▶ Task data
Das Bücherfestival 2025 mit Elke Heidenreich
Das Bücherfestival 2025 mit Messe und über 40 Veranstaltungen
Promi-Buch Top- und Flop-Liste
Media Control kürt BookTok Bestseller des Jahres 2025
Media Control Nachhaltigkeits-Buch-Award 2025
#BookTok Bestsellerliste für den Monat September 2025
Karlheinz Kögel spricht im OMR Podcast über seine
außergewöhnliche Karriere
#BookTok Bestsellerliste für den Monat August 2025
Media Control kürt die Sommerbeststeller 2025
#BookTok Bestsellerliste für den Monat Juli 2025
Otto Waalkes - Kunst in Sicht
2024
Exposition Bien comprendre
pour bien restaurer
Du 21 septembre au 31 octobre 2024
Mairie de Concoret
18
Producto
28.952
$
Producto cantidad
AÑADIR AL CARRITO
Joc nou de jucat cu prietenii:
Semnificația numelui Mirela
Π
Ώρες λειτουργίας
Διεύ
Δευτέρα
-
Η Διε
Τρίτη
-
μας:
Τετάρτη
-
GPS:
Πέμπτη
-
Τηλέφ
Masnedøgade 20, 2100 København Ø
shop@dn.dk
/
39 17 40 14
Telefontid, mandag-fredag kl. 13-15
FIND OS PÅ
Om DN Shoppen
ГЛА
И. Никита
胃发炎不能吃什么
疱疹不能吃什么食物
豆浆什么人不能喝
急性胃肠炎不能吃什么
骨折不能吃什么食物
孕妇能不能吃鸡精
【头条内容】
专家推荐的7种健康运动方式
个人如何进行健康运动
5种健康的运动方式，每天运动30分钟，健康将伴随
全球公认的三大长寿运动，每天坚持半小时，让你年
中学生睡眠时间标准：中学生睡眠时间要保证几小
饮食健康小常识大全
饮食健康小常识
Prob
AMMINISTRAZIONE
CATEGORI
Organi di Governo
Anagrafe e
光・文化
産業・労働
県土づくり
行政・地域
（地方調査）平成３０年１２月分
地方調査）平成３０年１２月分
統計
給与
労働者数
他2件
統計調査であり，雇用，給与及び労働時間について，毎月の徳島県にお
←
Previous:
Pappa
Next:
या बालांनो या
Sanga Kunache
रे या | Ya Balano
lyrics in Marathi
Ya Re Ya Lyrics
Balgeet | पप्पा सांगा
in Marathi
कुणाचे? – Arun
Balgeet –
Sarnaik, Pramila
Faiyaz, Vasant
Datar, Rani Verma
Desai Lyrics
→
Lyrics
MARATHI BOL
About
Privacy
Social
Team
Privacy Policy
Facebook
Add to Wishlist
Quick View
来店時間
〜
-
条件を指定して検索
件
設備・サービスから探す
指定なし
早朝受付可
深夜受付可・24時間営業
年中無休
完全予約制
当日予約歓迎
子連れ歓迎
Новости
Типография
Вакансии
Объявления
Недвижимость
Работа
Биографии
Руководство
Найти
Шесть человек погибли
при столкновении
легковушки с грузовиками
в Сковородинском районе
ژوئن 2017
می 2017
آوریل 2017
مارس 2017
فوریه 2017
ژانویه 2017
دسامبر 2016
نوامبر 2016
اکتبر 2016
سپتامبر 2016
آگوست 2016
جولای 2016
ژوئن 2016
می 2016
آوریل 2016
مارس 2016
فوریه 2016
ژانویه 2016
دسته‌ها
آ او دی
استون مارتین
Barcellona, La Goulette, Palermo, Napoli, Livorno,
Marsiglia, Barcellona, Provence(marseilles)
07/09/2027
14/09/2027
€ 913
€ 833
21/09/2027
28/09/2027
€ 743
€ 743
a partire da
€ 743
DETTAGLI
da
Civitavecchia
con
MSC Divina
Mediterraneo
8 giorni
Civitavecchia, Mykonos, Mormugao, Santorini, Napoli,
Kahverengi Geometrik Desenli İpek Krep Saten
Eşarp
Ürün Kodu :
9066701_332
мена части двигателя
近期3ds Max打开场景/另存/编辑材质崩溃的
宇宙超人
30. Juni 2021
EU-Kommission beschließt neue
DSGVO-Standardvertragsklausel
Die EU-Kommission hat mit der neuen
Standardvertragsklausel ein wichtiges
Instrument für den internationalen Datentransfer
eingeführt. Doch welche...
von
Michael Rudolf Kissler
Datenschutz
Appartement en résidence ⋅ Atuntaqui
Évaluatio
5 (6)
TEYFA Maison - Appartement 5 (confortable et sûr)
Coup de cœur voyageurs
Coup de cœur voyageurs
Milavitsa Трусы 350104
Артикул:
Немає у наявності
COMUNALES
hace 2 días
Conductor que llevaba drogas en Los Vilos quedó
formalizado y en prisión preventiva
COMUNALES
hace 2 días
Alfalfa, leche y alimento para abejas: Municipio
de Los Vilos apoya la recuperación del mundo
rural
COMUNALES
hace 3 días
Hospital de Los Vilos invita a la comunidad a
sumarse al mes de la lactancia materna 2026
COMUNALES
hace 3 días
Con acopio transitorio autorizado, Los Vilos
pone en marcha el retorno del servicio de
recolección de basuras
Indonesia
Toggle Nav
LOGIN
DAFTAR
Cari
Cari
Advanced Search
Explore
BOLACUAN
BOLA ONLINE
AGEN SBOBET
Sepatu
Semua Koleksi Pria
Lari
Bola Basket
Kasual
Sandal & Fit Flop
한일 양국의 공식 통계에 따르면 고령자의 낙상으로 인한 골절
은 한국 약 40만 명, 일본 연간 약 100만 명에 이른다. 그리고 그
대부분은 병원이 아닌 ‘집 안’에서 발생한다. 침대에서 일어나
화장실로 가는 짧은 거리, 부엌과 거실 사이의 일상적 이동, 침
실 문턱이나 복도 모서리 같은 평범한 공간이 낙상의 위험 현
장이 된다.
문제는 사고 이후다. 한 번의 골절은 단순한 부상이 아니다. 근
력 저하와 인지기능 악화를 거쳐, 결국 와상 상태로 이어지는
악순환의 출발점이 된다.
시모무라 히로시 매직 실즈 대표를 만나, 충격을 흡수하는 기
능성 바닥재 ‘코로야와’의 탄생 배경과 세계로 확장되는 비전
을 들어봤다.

▶ Description of the task
Reproduce the stretch from the start of the records through the line containing "#BookTok Bestsellerliste für den Monat August", swapping "Karriere" for "Laufbahn" and keeping everything else unchanged. Return only those lines.

▶ Answer for the task
Das Bücherfestival 2025 mit Elke Heidenreich
Das Bücherfestival 2025 mit Messe und über 40 Veranstaltungen
Promi-Buch Top- und Flop-Liste
Media Control kürt BookTok Bestseller des Jahres 2025
Media Control Nachhaltigkeits-Buch-Award 2025
#BookTok Bestsellerliste für den Monat September 2025
Karlheinz Kögel spricht im OMR Podcast über seine
außergewöhnliche Laufbahn
#BookTok Bestsellerliste für den Monat August 2025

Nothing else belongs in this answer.